◆ WHAT YOU ARE ASKED TO DO ◆
Render the lines of the rows below, from the first line through the line containing "AgenziaNova", inclusive, as a Markdown table with the columns No. and Line. Number each line and leave out blank ones.

◆ DATA ◆
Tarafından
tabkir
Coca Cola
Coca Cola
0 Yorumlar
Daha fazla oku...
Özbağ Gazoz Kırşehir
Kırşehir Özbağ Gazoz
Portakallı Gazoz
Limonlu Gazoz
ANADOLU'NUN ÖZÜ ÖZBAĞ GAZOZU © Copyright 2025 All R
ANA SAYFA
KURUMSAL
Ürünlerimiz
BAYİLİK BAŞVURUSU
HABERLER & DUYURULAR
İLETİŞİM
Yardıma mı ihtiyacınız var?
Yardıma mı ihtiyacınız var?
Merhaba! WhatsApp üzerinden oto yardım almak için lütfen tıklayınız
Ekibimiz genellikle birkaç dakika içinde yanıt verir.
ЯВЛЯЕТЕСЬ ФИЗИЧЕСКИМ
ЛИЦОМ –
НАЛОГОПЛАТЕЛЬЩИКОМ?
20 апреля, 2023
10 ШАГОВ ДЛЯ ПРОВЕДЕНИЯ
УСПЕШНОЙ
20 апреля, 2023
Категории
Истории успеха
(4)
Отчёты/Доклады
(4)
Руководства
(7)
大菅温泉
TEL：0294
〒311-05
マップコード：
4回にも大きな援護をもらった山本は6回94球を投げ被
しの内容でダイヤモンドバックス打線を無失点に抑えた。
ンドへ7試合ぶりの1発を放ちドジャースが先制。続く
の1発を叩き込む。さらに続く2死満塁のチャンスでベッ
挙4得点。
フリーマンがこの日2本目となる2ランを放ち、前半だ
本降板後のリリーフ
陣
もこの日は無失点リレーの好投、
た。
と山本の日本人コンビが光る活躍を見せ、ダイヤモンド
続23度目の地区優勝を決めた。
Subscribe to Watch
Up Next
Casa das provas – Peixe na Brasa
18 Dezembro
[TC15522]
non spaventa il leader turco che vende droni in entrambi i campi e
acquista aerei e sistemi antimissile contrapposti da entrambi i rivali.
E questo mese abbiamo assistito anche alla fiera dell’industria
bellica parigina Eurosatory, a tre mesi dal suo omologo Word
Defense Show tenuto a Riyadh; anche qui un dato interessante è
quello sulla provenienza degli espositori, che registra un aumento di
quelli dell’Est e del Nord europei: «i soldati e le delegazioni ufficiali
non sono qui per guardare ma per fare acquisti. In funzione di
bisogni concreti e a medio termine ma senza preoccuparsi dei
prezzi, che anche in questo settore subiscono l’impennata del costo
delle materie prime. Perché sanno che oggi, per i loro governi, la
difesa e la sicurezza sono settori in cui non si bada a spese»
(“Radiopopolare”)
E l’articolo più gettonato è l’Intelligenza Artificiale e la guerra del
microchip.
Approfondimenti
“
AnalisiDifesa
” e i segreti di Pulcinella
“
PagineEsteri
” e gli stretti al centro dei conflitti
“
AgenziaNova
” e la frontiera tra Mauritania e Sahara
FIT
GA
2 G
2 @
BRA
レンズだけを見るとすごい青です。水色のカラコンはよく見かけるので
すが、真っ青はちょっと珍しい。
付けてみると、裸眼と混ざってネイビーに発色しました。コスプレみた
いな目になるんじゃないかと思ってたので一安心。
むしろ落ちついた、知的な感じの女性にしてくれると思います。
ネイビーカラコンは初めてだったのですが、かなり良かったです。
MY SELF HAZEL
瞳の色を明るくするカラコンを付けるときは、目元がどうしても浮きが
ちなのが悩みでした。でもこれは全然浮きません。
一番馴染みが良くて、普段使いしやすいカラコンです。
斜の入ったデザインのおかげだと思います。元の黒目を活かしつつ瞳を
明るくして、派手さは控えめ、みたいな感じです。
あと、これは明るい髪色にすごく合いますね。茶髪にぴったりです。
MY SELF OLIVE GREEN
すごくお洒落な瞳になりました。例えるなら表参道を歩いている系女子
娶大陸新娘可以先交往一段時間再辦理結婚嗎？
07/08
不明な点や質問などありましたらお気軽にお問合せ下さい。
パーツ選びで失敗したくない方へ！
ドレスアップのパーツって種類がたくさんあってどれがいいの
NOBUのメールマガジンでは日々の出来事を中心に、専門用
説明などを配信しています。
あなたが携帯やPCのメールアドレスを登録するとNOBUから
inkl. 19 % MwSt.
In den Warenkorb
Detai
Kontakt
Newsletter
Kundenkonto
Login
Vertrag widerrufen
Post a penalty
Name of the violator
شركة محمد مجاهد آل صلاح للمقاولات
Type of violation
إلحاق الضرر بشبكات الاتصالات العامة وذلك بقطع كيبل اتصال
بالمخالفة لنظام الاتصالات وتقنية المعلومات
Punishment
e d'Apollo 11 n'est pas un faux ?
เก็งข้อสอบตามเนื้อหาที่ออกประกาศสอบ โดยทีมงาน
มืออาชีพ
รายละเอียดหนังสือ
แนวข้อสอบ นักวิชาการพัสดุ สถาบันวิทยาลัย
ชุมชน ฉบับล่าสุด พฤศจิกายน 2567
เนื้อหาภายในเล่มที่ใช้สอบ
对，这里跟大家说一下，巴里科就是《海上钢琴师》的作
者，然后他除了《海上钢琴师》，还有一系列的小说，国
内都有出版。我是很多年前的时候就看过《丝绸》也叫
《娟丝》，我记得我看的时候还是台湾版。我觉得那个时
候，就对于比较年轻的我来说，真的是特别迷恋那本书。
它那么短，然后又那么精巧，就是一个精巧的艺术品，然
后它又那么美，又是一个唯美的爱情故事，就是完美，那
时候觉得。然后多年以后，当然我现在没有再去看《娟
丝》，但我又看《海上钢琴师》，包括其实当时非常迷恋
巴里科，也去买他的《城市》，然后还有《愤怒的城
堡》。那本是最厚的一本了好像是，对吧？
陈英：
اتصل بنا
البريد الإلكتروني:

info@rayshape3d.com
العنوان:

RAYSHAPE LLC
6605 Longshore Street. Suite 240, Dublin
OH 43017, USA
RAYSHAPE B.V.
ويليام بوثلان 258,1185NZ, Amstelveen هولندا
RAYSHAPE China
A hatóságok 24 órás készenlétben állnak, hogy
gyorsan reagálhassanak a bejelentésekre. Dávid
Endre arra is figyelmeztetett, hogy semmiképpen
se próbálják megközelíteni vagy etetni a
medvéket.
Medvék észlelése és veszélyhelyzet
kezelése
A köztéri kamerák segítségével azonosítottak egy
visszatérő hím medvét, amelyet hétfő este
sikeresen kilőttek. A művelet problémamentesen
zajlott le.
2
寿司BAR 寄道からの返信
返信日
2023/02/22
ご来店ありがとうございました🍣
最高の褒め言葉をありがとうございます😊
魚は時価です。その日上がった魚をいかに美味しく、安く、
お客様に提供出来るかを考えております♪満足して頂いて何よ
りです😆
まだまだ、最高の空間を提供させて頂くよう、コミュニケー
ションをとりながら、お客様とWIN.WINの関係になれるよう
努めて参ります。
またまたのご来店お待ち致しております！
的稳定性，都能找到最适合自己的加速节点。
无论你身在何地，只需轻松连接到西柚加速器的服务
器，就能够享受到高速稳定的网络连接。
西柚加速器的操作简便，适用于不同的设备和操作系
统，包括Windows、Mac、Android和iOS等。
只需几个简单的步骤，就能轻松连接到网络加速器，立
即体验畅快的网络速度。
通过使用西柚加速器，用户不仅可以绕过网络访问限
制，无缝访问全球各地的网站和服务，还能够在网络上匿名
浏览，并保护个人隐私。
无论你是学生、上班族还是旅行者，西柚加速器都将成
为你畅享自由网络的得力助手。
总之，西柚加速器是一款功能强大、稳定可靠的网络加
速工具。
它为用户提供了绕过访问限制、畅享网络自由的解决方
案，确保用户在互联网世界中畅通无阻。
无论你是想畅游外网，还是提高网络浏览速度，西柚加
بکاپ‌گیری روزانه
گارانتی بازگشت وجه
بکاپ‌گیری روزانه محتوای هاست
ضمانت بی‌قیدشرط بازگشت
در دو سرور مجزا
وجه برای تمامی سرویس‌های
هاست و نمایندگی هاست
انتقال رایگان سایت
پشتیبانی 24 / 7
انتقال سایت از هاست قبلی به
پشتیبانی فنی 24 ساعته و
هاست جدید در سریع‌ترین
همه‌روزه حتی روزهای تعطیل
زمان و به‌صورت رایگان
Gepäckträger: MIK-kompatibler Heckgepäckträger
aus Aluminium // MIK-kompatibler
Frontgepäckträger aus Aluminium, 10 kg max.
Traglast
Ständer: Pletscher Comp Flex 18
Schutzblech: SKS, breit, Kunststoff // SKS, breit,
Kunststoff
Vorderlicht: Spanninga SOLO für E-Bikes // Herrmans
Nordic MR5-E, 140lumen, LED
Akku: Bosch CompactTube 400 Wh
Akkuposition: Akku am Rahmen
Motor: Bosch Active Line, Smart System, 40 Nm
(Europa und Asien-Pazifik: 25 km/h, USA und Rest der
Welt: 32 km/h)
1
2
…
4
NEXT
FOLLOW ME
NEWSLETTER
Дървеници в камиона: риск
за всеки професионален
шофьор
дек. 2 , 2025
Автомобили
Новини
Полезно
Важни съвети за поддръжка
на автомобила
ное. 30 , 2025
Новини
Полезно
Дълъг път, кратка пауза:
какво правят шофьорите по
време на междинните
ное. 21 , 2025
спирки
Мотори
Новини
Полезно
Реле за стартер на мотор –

◆ ANSWER TO THE EXERCISE ◆
| No. | Line |
|---|---|
| 1 | Tarafından |
| 2 | tabkir |
| 3 | Coca Cola |
| 4 | Coca Cola |
| 5 | 0 Yorumlar |
| 6 | Daha fazla oku... |
| 7 | Özbağ Gazoz Kırşehir |
| 8 | Kırşehir Özbağ Gazoz |
| 9 | Portakallı Gazoz |
| 10 | Limonlu Gazoz |
| 11 | ANADOLU'NUN ÖZÜ ÖZBAĞ GAZOZU © Copyright 2025 All R |
| 12 | ANA SAYFA |
| 13 | KURUMSAL |
| 14 | Ürünlerimiz |
| 15 | BAYİLİK BAŞVURUSU |
| 16 | HABERLER & DUYURULAR |
| 17 | İLETİŞİM |
| 18 | Yardıma mı ihtiyacınız var? |
| 19 | Yardıma mı ihtiyacınız var? |
| 20 | Merhaba! WhatsApp üzerinden oto yardım almak için lütfen tıklayınız |
| 21 | Ekibimiz genellikle birkaç dakika içinde yanıt verir. |
| 22 | ЯВЛЯЕТЕСЬ ФИЗИЧЕСКИМ |
| 23 | ЛИЦОМ – |
| 24 | НАЛОГОПЛАТЕЛЬЩИКОМ? |
| 25 | 20 апреля, 2023 |
| 26 | 10 ШАГОВ ДЛЯ ПРОВЕДЕНИЯ |
| 27 | УСПЕШНОЙ |
| 28 | 20 апреля, 2023 |
| 29 | Категории |
| 30 | Истории успеха |
| 31 | (4) |
| 32 | Отчёты/Доклады |
| 33 | (4) |
| 34 | Руководства |
| 35 | (7) |
| 36 | 大菅温泉 |
| 37 | TEL：0294 |
| 38 | 〒311-05 |
| 39 | マップコード： |
| 40 | 4回にも大きな援護をもらった山本は6回94球を投げ被 |
| 41 | しの内容でダイヤモンドバックス打線を無失点に抑えた。 |
| 42 | ンドへ7試合ぶりの1発を放ちドジャースが先制。続く |
| 43 | の1発を叩き込む。さらに続く2死満塁のチャンスでベッ |
| 44 | 挙4得点。 |
| 45 | フリーマンがこの日2本目となる2ランを放ち、前半だ |
| 46 | 本降板後のリリーフ |
| 47 | 陣 |
| 48 | もこの日は無失点リレーの好投、 |
| 49 | た。 |
| 50 | と山本の日本人コンビが光る活躍を見せ、ダイヤモンド |
| 51 | 続23度目の地区優勝を決めた。 |
| 52 | Subscribe to Watch |
| 53 | Up Next |
| 54 | Casa das provas – Peixe na Brasa |
| 55 | 18 Dezembro |
| 56 | [TC15522] |
| 57 | non spaventa il leader turco che vende droni in entrambi i campi e |
| 58 | acquista aerei e sistemi antimissile contrapposti da entrambi i rivali. |
| 59 | E questo mese abbiamo assistito anche alla fiera dell’industria |
| 60 | bellica parigina Eurosatory, a tre mesi dal suo omologo Word |
| 61 | Defense Show tenuto a Riyadh; anche qui un dato interessante è |
| 62 | quello sulla provenienza degli espositori, che registra un aumento di |
| 63 | quelli dell’Est e del Nord europei: «i soldati e le delegazioni ufficiali |
| 64 | non sono qui per guardare ma per fare acquisti. In funzione di |
| 65 | bisogni concreti e a medio termine ma senza preoccuparsi dei |
| 66 | prezzi, che anche in questo settore subiscono l’impennata del costo |
| 67 | delle materie prime. Perché sanno che oggi, per i loro governi, la |
| 68 | difesa e la sicurezza sono settori in cui non si bada a spese» |
| 69 | (“Radiopopolare”) |
| 70 | E l’articolo più gettonato è l’Intelligenza Artificiale e la guerra del |
| 71 | microchip. |
| 72 | Approfondimenti |
| 73 | “ |
| 74 | AnalisiDifesa |
| 75 | ” e i segreti di Pulcinella |
| 76 | “ |
| 77 | PagineEsteri |
| 78 | ” e gli stretti al centro dei conflitti |
| 79 | “ |
| 80 | AgenziaNova |